Tuesday, October 27, 2020

Something I Didn't Know

Imagine an amazing high-tech security system combined with a military-grade arsenal of weapons, all set up inside your body to do surveillance and identify invasive agents, then neutralize, poison, and destroy them before they can harm you. And imagine this system has a memory so vast that it is able to store not only information on how to fight never-before-seen diseases and infections, but one that never forgets diseases you've had all the way back to when you were a child. Science calls this your Immune System.

Our amazing body has a defensive system built in to protect us from most outside biological attacks, from our digestive system to our organs to our lymphatic system, and even right down at the cellular level. Without diving into the specifics of T-cells, B-cells, Interferon, Macrophages, Immunoglobulins, Neutrophils, Basophils, Eosinphils, and Mast Cells, I would like to take a look at two appendages – the tonsils and the appendix - that play an essential role in the immune system – something that many of us never knew.

From the beginning to the end of the digestive tract, our amazing bodies have immune surveillance checkpoints, beginning in our mouth and extending all the way to our large intestine. These checkpoints are there to check the content of the air we breathe and the food that enters our bodies. If anything potentially harmful is detected – bacteria, viruses, parasites, pathogenic microorganisms – an immune alarm is sounded, directing immune cells and immune chemicals to deal with the emergency immediately.

The three main security checkpoints are the tonsils in the throat, Peyer's Patches in the small intestine, and the appendix in the large intestine. When an intrusion is detected, these essential organs spring into action, triggering a complex and lethal immune response. Who knew?

Long mistaken by medical doctors as a useless organ, and too often surgically removed, the tonsils are now recognized as an essential part of our immune response. Loaded with immune T-cells, B-cells, and potent immune chemicals, their location positions them as the first line of defense against any invader you might inhale or ingest.
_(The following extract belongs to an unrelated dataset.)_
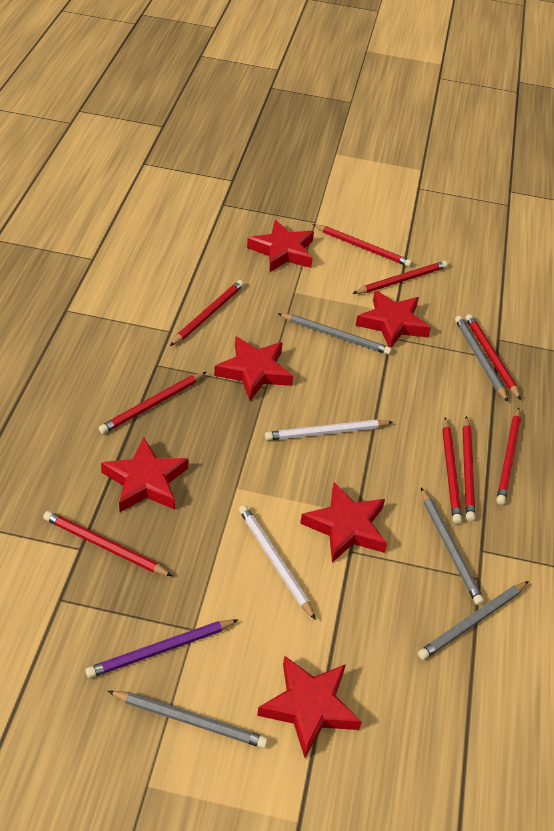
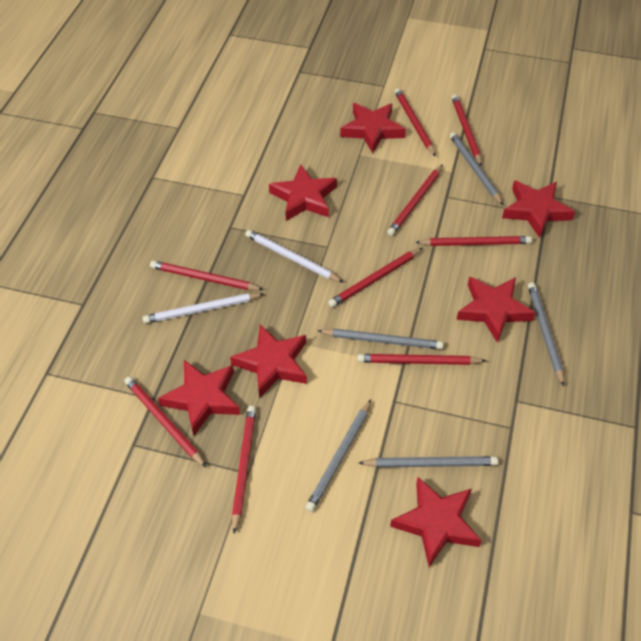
purple pencil: [85,619,239,678] = 1 -> none = 0
red star: [101,437,188,512] [214,337,293,401] [247,220,314,272] [257,656,362,758] [300,482,387,563] [355,290,431,348] = 6 -> [158,360,240,436] [230,324,307,398] [269,164,337,221] [340,103,406,153] [390,477,482,567] [457,276,536,343] [502,180,575,238] = 7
It has been discovered that the tonsils can synthesize the antibody for Poliomyelitis, and they may be the only place in the body that can do this. Doctors that were quick to remove the tonsils of children left them essentially defenseless against the paralyzing polio virus. With the knowledge we have today about the importance of the tonsils in maintaining immunity, it makes tonsillectomies look barbaric and insane in hindsight.

Then located in the small intestine, there are lymph nodes called Peyer's Patches that are saturated with immune T-cells and B-cells, which not only directly kill harmful disease-causing germs in the digestive tract, but also mediate an entire immune response whenever germs are detected after food leaves the stomach.

Then there is the appendix, long thought by the medical community to be another useless organ, like the tonsils. Today we recognize the appendix to be an immune aggregator. Positioned perfectly at the beginning of the large intestine, it can detect disease-causing microorganisms as they enter the bowel, neutralizing them, and if necessary, initiating an immune response signalling the spleen and other organs to release more immune cells as needed.

Needless to say, modern surgeons do everything they can these days to avoid removing these essential organs. If you always suspected that God put your tonsils and appendix there for a reason, you were right!